Federal Communications Commission Chairman Kevin J. Martin yesterday dropped plans to vote this week on whether to require cable companies to carry extra digital channels produced by TV broadcasters, suggesting he could not muster the votes.

Martin last week placed the issue on the agenda for an FCC meeting scheduled for Wednesday, but late yesterday the FCC said it had been removed.

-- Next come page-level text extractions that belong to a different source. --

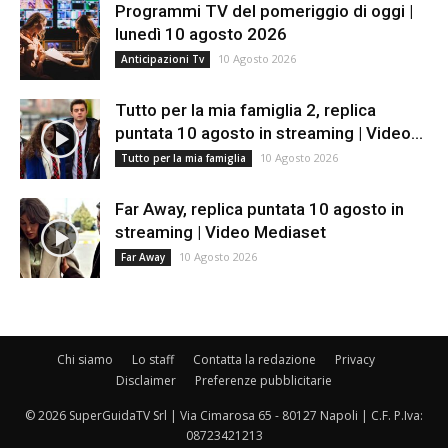
Programmi TV del pomeriggio di oggi |
lunedì 10 agosto 2026
10 Agosto 2026
Anticipazioni Tv
Tutto per la mia famiglia 2, replica
puntata 10 agosto in streaming | Video...
10 Agosto 2026
Tutto per la mia famiglia
Far Away, replica puntata 10 agosto in
streaming | Video Mediaset
10 Agosto 2026
Far Away
Chi siamo
Lo staff
Contatta la redazione
Privacy
Disclaimer
Preferenze pubblicitarie
© 2026 SuperGuidaTV Srl | Via Cimarosa 65 - 80127 Napoli | C.F. P.Iva:
08723421213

FCC spokeswoman Tamara Lipper said in a statement that the item was pulled from the agenda because "there did not appear to be consensus for moving forward at this time."

Wednesday's meeting will be the first in well over a year that Martin will have a three-member Republican majority on the five-member FCC. The decision suggested that the commission's newest member, Republican Robert M. McDowell, may not have been willing to go along with Martin's wishes.

The two Democrats on the commission, Michael J. Copps and Jonathan S. Adelstein, both voted against requiring cable companies to carry more digital channels produced by broadcasters -- a practice known as "multicasting" -- when the FCC last addressed the issue in February 2005.

It is possible to squeeze several digital channels into the bandwidth taken up by an analog channel. Broadcasters have argued that cable companies should carry multiple digital channels rather than just the single channel.

Cable companies oppose this, arguing that they are required to carry only a local station's primary channel. Should the FCC change this policy, they are expected to immediately launch a court challenge.

Aides to Adelstein, Copps and McDowell were not immediately available to comment.